What needs to be done: From the listing below, reproduce word for word the part that opens with the line containing "hfov_deg: 3.8" and closes with the line containing "focal_35mm: 830"; reproduce nothing else.

Data to process:
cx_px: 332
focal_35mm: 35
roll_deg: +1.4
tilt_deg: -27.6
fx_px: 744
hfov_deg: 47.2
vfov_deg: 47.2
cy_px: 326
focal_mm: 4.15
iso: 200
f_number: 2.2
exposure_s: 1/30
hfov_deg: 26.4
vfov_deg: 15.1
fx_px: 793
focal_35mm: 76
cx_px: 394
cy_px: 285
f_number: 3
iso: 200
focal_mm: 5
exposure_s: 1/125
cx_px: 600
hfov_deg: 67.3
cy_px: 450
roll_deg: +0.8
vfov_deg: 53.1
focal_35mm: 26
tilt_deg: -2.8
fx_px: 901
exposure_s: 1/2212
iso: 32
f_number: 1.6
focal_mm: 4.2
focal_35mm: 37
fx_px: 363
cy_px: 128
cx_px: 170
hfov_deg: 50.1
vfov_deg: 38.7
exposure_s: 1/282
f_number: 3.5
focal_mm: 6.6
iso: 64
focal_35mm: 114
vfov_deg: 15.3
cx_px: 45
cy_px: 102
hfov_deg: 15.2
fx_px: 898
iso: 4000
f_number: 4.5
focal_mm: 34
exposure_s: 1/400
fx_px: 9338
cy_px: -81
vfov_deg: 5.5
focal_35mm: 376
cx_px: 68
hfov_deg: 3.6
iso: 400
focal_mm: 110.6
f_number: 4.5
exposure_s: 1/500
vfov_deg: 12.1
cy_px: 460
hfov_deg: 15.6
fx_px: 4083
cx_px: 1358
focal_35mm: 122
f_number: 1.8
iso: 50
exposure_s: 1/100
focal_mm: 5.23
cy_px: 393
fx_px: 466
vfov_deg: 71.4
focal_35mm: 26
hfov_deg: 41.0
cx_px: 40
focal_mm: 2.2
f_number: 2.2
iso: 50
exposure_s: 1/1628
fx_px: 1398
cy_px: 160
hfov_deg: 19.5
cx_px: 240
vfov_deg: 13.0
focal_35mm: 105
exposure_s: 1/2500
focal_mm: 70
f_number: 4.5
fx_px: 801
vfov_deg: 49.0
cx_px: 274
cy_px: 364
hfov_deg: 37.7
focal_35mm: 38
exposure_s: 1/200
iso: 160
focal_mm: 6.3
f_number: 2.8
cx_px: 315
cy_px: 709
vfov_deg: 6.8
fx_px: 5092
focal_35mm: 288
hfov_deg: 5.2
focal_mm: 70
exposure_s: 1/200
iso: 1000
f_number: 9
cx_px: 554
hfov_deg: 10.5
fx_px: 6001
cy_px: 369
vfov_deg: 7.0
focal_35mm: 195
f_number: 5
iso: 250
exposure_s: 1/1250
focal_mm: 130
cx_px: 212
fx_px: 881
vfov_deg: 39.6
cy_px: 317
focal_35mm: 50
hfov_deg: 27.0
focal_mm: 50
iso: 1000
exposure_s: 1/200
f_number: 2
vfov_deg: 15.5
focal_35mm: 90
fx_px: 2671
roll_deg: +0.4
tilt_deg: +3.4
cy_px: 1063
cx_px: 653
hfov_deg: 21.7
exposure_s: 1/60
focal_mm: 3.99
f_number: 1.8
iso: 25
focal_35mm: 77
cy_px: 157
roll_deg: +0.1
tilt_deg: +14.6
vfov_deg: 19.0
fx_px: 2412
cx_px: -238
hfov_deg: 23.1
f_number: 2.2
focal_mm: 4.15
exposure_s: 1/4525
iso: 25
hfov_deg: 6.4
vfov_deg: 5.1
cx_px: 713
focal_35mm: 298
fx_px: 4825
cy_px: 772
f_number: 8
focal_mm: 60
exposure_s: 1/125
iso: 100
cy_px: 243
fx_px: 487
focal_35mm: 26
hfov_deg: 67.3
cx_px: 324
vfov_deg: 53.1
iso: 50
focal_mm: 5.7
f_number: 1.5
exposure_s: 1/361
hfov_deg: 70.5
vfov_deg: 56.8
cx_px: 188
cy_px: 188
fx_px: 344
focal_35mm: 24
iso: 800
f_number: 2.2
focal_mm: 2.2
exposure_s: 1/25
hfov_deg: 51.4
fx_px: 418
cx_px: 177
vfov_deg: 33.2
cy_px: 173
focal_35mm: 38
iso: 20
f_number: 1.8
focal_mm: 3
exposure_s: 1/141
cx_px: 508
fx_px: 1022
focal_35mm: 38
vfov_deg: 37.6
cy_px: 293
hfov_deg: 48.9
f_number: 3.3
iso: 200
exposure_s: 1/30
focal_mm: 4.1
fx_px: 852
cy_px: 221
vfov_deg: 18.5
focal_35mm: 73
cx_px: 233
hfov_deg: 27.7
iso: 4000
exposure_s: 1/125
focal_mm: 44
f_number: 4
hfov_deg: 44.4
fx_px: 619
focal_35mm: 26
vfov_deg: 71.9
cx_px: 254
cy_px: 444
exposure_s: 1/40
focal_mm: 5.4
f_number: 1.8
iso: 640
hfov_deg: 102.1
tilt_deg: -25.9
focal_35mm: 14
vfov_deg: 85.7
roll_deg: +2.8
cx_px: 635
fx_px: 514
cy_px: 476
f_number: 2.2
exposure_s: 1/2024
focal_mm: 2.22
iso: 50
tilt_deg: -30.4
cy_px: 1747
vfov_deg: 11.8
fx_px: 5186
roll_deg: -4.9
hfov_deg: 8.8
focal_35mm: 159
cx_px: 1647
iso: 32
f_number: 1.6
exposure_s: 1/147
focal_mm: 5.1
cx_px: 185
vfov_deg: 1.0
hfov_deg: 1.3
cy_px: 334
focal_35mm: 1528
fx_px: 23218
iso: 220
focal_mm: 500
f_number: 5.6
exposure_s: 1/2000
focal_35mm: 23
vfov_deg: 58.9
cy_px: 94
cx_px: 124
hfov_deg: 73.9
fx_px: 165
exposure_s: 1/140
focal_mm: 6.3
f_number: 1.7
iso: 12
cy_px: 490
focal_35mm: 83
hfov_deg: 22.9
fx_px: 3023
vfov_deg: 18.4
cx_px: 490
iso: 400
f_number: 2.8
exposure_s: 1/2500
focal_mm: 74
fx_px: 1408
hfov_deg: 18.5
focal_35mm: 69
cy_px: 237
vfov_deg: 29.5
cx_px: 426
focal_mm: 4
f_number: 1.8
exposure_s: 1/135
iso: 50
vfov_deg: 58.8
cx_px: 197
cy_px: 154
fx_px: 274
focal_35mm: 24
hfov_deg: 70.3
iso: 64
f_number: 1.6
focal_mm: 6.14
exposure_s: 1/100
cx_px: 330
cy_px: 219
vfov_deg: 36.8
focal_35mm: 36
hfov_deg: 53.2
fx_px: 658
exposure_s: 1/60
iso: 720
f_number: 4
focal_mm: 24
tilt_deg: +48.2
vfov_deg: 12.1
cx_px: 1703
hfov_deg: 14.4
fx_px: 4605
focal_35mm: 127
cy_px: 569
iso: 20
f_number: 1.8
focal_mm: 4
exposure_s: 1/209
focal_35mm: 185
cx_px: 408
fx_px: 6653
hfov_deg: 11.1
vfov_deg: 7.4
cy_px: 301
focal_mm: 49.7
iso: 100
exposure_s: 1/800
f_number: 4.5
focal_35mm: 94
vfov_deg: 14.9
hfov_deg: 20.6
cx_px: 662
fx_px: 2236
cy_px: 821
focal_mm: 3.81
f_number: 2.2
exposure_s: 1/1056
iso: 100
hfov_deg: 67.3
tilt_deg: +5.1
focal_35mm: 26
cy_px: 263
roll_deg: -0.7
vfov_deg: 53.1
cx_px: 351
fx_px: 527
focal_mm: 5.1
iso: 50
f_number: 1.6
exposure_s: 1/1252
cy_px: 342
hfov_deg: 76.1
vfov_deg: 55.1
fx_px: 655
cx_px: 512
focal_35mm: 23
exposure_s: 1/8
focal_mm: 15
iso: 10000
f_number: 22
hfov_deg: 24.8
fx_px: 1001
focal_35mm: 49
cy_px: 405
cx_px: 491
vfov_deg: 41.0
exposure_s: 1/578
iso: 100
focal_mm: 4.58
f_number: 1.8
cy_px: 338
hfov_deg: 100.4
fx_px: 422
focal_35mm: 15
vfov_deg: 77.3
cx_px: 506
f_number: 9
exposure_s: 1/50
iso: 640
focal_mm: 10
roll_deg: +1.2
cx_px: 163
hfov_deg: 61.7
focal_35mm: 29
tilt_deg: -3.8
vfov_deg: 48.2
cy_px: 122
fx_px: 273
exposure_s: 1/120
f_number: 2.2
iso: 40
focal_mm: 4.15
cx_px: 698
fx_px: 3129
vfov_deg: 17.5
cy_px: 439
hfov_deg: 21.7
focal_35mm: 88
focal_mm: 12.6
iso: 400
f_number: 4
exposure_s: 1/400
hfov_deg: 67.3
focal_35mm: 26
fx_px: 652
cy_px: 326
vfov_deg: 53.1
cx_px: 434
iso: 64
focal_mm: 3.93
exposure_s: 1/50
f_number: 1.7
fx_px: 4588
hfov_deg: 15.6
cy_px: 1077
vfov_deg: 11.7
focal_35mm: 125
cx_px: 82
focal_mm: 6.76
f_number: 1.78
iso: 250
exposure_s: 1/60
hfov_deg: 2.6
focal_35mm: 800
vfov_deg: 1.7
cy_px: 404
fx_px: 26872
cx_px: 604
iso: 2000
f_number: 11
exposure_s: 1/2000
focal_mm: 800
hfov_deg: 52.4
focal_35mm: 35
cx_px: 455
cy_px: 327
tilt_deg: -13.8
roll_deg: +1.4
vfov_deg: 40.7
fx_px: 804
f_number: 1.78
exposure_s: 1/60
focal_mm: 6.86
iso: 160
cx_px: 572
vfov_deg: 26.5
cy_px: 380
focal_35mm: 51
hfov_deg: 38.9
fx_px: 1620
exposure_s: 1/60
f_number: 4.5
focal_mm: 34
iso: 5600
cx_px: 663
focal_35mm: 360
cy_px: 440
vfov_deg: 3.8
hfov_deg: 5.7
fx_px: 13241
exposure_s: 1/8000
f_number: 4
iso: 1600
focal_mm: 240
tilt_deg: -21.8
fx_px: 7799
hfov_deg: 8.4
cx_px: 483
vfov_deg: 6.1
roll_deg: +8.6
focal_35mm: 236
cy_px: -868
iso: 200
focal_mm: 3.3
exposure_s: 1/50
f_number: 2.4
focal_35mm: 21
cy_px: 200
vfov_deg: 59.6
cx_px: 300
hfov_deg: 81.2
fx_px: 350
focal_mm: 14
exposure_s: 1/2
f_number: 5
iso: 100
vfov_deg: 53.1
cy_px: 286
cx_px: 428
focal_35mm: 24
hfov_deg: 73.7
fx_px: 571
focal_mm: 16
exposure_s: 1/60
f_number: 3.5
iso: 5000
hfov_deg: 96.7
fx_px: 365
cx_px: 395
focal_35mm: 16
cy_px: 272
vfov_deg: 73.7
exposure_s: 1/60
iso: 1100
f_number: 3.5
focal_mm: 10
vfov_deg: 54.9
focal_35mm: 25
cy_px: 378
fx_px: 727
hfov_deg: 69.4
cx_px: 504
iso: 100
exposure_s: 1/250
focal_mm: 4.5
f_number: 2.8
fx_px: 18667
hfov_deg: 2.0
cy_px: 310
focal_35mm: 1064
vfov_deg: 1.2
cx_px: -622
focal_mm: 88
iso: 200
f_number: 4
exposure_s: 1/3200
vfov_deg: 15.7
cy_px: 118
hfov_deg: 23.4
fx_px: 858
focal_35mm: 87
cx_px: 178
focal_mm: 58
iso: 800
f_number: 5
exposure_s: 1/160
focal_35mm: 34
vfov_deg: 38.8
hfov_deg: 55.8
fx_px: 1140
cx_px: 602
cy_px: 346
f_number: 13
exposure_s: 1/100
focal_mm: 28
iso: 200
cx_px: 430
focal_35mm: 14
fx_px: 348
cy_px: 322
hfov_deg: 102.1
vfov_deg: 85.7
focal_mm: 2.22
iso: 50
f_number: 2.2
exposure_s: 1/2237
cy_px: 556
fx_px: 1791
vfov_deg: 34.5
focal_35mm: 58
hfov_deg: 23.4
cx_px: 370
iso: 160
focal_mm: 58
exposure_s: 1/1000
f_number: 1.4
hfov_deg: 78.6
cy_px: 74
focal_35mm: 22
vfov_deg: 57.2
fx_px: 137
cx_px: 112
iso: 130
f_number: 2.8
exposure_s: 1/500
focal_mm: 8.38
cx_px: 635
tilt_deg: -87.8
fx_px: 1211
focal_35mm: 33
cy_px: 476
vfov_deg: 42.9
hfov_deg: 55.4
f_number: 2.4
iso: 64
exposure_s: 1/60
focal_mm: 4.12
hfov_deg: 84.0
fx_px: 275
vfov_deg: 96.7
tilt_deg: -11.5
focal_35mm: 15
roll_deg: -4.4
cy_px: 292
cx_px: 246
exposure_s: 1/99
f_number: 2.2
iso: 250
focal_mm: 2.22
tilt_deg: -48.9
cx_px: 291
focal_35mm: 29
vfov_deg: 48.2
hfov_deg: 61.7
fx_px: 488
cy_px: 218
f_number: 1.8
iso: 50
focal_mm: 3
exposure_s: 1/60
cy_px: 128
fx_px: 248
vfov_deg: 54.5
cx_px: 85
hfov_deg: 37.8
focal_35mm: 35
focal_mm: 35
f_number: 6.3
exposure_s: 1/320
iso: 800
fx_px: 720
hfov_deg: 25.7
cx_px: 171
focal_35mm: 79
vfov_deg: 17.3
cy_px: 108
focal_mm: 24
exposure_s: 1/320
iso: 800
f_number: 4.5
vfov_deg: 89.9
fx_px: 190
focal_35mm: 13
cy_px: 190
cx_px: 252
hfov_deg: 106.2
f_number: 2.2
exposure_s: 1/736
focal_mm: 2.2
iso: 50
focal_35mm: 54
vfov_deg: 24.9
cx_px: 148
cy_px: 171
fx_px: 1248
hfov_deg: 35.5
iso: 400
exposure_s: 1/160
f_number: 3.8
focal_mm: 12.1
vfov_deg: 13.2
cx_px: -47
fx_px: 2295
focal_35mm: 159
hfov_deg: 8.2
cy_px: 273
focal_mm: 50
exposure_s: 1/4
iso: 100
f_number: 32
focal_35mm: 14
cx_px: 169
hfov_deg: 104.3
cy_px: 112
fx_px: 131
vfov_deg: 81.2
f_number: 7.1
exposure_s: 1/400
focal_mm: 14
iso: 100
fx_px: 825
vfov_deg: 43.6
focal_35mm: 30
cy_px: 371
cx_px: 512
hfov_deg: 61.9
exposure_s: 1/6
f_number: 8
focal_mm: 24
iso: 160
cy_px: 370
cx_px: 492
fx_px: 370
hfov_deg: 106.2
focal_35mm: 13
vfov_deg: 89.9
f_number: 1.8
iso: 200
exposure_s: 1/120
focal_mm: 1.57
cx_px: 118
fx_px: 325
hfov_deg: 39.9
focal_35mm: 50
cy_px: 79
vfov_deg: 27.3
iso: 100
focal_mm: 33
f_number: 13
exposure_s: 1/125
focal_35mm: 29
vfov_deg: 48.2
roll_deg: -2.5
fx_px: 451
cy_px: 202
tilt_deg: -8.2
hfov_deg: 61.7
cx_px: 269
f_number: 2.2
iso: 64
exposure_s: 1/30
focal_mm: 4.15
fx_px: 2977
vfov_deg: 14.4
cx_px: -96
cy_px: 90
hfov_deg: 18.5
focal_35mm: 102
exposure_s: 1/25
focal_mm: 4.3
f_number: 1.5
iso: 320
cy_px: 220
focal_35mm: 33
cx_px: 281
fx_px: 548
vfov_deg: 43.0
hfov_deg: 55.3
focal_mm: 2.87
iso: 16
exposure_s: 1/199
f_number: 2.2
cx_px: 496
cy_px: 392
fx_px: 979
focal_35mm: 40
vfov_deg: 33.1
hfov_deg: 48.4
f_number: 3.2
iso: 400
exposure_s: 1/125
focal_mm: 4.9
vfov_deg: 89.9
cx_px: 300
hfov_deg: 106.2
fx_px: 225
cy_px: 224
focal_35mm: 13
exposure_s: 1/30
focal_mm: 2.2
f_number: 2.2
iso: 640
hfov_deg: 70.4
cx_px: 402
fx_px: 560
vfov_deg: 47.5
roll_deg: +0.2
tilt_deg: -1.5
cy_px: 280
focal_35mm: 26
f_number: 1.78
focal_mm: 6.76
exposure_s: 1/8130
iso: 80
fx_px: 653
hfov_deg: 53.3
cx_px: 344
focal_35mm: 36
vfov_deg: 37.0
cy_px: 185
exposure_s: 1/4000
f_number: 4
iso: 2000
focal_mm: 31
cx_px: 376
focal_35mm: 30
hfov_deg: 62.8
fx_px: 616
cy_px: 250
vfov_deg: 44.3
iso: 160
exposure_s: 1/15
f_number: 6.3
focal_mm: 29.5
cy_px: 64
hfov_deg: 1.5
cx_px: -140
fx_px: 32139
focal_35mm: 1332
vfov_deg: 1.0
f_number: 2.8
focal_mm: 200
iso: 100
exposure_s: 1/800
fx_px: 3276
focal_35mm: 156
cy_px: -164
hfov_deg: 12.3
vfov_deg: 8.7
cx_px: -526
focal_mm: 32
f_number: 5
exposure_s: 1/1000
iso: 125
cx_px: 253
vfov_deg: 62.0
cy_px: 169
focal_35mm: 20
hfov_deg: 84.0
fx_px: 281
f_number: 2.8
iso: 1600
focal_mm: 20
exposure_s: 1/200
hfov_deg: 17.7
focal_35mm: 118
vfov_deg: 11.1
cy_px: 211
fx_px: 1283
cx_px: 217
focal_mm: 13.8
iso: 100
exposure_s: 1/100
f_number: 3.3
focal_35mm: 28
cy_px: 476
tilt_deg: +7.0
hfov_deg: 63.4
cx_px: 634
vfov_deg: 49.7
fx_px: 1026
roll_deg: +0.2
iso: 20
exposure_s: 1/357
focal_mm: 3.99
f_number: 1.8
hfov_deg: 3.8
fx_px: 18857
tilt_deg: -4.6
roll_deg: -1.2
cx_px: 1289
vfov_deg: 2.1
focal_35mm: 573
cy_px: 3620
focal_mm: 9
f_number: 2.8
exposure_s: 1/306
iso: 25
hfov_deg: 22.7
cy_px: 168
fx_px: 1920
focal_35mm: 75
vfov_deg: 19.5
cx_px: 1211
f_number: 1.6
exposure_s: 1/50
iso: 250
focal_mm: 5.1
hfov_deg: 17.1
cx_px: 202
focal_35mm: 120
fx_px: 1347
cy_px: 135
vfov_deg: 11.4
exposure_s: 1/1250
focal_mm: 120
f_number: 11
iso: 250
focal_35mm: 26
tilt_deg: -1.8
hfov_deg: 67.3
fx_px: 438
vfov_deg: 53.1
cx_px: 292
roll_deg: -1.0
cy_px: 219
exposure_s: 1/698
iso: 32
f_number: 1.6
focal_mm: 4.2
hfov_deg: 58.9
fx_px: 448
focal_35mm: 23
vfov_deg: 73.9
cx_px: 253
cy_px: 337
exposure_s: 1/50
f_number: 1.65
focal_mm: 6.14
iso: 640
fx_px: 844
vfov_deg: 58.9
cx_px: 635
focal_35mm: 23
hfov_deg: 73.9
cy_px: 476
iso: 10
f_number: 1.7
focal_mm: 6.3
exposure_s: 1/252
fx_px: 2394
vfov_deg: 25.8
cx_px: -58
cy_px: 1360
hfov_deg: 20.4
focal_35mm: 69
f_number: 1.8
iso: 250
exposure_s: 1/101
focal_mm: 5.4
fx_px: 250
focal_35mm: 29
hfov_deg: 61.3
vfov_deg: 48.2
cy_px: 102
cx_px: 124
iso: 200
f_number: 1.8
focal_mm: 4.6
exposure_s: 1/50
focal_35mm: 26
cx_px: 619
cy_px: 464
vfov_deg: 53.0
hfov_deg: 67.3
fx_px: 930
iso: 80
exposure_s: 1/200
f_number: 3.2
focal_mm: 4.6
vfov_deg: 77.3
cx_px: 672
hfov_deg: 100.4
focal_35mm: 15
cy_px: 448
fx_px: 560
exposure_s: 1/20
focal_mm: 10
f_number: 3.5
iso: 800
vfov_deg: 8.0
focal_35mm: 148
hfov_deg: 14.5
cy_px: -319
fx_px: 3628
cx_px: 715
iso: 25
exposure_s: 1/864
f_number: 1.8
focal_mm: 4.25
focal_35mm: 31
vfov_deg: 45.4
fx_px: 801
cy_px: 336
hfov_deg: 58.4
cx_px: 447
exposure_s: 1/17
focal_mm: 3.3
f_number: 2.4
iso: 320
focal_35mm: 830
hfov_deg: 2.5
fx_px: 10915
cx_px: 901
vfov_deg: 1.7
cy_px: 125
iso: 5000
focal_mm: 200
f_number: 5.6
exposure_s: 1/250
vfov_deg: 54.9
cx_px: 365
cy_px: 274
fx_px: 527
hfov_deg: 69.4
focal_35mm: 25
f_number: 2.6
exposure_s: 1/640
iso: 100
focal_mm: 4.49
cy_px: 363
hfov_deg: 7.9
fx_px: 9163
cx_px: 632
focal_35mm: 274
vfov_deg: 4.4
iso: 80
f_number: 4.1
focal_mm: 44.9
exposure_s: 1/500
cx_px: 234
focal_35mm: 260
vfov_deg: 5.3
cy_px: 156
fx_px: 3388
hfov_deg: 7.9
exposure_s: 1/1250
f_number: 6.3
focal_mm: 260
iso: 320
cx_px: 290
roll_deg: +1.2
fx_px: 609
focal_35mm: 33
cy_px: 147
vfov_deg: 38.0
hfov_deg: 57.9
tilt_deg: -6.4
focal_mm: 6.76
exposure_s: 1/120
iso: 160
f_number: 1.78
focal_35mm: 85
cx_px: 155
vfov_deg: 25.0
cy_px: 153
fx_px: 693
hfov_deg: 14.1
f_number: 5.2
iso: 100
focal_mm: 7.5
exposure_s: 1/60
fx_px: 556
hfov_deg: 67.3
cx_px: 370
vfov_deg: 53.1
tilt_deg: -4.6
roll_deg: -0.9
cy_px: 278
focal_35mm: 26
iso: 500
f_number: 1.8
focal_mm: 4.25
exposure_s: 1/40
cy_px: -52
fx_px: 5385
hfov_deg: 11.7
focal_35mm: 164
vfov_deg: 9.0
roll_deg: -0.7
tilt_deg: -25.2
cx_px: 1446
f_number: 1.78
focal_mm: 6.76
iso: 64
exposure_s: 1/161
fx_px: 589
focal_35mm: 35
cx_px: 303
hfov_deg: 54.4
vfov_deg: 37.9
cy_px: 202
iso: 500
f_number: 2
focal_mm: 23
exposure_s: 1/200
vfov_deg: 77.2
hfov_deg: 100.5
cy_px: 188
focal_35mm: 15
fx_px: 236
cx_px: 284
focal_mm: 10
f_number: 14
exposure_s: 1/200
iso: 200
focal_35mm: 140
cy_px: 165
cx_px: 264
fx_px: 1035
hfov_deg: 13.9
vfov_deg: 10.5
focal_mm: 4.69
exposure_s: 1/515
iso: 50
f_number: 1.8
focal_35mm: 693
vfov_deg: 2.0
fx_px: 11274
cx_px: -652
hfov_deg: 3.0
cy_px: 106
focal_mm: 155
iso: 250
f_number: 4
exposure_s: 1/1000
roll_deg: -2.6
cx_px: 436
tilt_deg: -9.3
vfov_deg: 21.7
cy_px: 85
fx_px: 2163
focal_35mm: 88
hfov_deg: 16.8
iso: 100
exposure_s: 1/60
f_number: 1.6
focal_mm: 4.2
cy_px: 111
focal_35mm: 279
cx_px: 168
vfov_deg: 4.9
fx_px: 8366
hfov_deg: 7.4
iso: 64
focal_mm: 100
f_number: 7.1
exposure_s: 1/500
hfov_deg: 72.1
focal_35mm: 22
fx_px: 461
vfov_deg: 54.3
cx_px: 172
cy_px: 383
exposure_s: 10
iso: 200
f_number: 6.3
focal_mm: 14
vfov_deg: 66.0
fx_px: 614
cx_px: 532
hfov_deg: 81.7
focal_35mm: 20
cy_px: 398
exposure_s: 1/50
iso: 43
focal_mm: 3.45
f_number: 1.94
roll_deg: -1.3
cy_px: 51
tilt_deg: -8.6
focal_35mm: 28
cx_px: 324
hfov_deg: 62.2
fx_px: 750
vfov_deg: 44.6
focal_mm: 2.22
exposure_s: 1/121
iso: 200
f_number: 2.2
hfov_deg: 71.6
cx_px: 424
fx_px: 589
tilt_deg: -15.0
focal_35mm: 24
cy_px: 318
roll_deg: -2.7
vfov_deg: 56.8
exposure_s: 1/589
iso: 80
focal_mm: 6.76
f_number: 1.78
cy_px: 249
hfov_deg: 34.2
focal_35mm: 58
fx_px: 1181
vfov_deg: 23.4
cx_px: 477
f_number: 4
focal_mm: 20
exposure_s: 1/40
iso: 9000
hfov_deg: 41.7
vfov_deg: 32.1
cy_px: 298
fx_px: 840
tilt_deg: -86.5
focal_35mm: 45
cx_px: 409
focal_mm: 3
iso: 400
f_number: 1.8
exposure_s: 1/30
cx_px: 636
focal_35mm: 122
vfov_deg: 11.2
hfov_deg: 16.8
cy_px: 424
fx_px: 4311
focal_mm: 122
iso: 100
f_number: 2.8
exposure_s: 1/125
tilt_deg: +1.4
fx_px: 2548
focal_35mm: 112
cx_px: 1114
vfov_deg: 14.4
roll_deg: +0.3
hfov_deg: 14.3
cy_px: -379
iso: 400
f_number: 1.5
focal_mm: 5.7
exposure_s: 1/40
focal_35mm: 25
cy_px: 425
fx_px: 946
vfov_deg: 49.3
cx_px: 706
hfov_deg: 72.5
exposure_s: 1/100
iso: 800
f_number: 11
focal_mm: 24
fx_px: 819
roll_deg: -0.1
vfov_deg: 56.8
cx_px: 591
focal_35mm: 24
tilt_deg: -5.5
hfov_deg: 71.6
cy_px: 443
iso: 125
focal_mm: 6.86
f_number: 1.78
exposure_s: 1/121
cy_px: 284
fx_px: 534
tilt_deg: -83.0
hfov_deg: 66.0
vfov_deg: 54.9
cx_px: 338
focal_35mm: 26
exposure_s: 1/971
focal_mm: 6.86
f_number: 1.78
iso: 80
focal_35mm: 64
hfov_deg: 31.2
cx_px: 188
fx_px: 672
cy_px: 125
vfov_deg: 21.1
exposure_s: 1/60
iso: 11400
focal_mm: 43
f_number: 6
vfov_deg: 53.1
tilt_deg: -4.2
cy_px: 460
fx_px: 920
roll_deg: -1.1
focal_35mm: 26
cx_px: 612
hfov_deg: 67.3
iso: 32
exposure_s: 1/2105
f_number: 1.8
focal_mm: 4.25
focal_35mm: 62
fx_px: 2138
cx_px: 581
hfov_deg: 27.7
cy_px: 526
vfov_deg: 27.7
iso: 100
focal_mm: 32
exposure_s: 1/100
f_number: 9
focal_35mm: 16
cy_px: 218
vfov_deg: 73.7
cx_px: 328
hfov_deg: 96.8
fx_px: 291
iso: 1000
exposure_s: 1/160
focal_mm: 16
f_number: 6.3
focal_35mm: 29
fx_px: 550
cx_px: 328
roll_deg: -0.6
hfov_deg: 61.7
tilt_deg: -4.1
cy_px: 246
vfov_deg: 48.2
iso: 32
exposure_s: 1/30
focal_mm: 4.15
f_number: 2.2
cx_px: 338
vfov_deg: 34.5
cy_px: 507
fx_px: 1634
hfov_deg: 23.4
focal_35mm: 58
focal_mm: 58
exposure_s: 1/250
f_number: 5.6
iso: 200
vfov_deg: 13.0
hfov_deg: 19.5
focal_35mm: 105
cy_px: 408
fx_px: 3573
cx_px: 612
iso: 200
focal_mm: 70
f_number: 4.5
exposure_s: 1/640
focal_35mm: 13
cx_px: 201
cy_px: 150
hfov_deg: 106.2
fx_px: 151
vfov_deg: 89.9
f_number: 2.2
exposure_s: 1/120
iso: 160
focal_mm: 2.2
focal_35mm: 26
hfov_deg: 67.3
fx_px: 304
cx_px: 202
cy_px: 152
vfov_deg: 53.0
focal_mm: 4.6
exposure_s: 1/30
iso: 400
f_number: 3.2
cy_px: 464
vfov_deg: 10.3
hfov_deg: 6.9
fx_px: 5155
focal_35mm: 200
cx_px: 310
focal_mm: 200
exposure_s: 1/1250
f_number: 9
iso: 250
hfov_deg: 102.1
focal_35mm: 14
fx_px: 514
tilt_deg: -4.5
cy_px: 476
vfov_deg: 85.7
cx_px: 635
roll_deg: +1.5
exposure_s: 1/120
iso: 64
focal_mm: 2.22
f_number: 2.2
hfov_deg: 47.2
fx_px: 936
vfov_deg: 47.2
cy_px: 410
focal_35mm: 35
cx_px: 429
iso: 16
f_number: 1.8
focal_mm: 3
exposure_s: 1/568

Exercise output:
hfov_deg: 3.8
fx_px: 18857
tilt_deg: -4.6
roll_deg: -1.2
cx_px: 1289
vfov_deg: 2.1
focal_35mm: 573
cy_px: 3620
focal_mm: 9
f_number: 2.8
exposure_s: 1/306
iso: 25
hfov_deg: 22.7
cy_px: 168
fx_px: 1920
focal_35mm: 75
vfov_deg: 19.5
cx_px: 1211
f_number: 1.6
exposure_s: 1/50
iso: 250
focal_mm: 5.1
hfov_deg: 17.1
cx_px: 202
focal_35mm: 120
fx_px: 1347
cy_px: 135
vfov_deg: 11.4
exposure_s: 1/1250
focal_mm: 120
f_number: 11
iso: 250
focal_35mm: 26
tilt_deg: -1.8
hfov_deg: 67.3
fx_px: 438
vfov_deg: 53.1
cx_px: 292
roll_deg: -1.0
cy_px: 219
exposure_s: 1/698
iso: 32
f_number: 1.6
focal_mm: 4.2
hfov_deg: 58.9
fx_px: 448
focal_35mm: 23
vfov_deg: 73.9
cx_px: 253
cy_px: 337
exposure_s: 1/50
f_number: 1.65
focal_mm: 6.14
iso: 640
fx_px: 844
vfov_deg: 58.9
cx_px: 635
focal_35mm: 23
hfov_deg: 73.9
cy_px: 476
iso: 10
f_number: 1.7
focal_mm: 6.3
exposure_s: 1/252
fx_px: 2394
vfov_deg: 25.8
cx_px: -58
cy_px: 1360
hfov_deg: 20.4
focal_35mm: 69
f_number: 1.8
iso: 250
exposure_s: 1/101
focal_mm: 5.4
fx_px: 250
focal_35mm: 29
hfov_deg: 61.3
vfov_deg: 48.2
cy_px: 102
cx_px: 124
iso: 200
f_number: 1.8
focal_mm: 4.6
exposure_s: 1/50
focal_35mm: 26
cx_px: 619
cy_px: 464
vfov_deg: 53.0
hfov_deg: 67.3
fx_px: 930
iso: 80
exposure_s: 1/200
f_number: 3.2
focal_mm: 4.6
vfov_deg: 77.3
cx_px: 672
hfov_deg: 100.4
focal_35mm: 15
cy_px: 448
fx_px: 560
exposure_s: 1/20
focal_mm: 10
f_number: 3.5
iso: 800
vfov_deg: 8.0
focal_35mm: 148
hfov_deg: 14.5
cy_px: -319
fx_px: 3628
cx_px: 715
iso: 25
exposure_s: 1/864
f_number: 1.8
focal_mm: 4.25
focal_35mm: 31
vfov_deg: 45.4
fx_px: 801
cy_px: 336
hfov_deg: 58.4
cx_px: 447
exposure_s: 1/17
focal_mm: 3.3
f_number: 2.4
iso: 320
focal_35mm: 830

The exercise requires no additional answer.